Insane Cheesesteak Nachos
INSANE CHEESESTEAK NACHOS
¼ c. olive oil
2 large sweet onions, thinly sliced
Kosher salt/black pepper, to taste
2 T. minced garlic
1 (15-oz.) can pinto or black beans, drained and rinsed
1 chipotle pepper in adobo sauce, chopped, plus 2 T. sauce
Juice 1 lime
½ c. chopped fresh cilantro or parsley
½ c. water
1 ½ c. half and half
1 lb. Velveeta cheese, cubed
1 c. shredded sharp cheddar cheese
1 lb. shaved steak
1 (13-oz.) bag tortilla chips
½ c. sliced pepperoncini, drained
Pinch of cayenne pepper
- Heat 2 T. olive oil in large skillet over medium heat.
- Add onions, season with salt and pepper and cook, stir occasionally, until tender and golden, 15 minutes. Transfer to bowl and keep warm. Reserve the skillet for later.
- In saucepan, heat 1 T. olive oil. Add garlic and cook 30 seconds.
- Add beans, chipotle and adobo sauce. Stir to combine.
- Add lime juice, cilantro and ½ c. water and simmer until thickened. Keep warm over low heat.
- In another saucepan, heat half and half until just simmering.
- Whisk in Velveeta cheese a few cubes at a time until melted.
- Whisk in cheddar until sauce is smooth. Whisk in cayenne pepper, to taste. Keep warm over low heat.
- In the skillet heat 1 T. olive oil over high heat.
- Peel the steak pieces apart and add to skillet a few pieces at a time. Let them curl up before adding more.
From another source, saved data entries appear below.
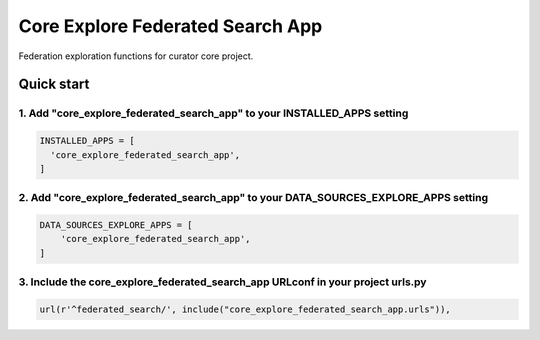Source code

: =================================
Core Explore Federated Search App
=================================

Federation exploration functions for curator core project.

Quick start
===========

1. Add "core_explore_federated_search_app" to your INSTALLED_APPS setting
-------------------------------------------------------------------------

.. code:: python

    INSTALLED_APPS = [
      'core_explore_federated_search_app',
    ]

2. Add "core_explore_federated_search_app" to your DATA_SOURCES_EXPLORE_APPS setting
------------------------------------------------------------------------------------

.. code:: python

    DATA_SOURCES_EXPLORE_APPS = [
        'core_explore_federated_search_app',
    ]

3. Include the core_explore_federated_search_app URLconf in your project urls.py
--------------------------------------------------------------------------------

.. code:: python

    url(r'^federated_search/', include("core_explore_federated_search_app.urls")),
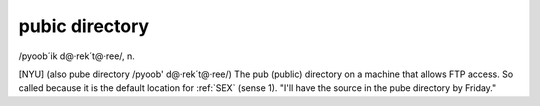 .. _pubic-directory:

============================================================
pubic directory
============================================================

/pyoob´ik d\@·rek´t\@·ree/, n\.

[NYU] (also pube directory /pyoob' d\@·rek´t\@·ree/) The pub (public) directory on a machine that allows FTP access.
So called because it is the default location for :ref:`SEX` (sense 1).
"I'll have the source in the pube directory by Friday."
- Season with salt and pepper and cook until crispy around edges and no longer pink.
- Roughly chop steak in pan.
- To assemble, spread 1/3 of chips on platter and top with a 1/3 of the beans, steak, onions, pepperoncini and cheese sauce. Build two more layers, ending at very top with last of cheese sauce.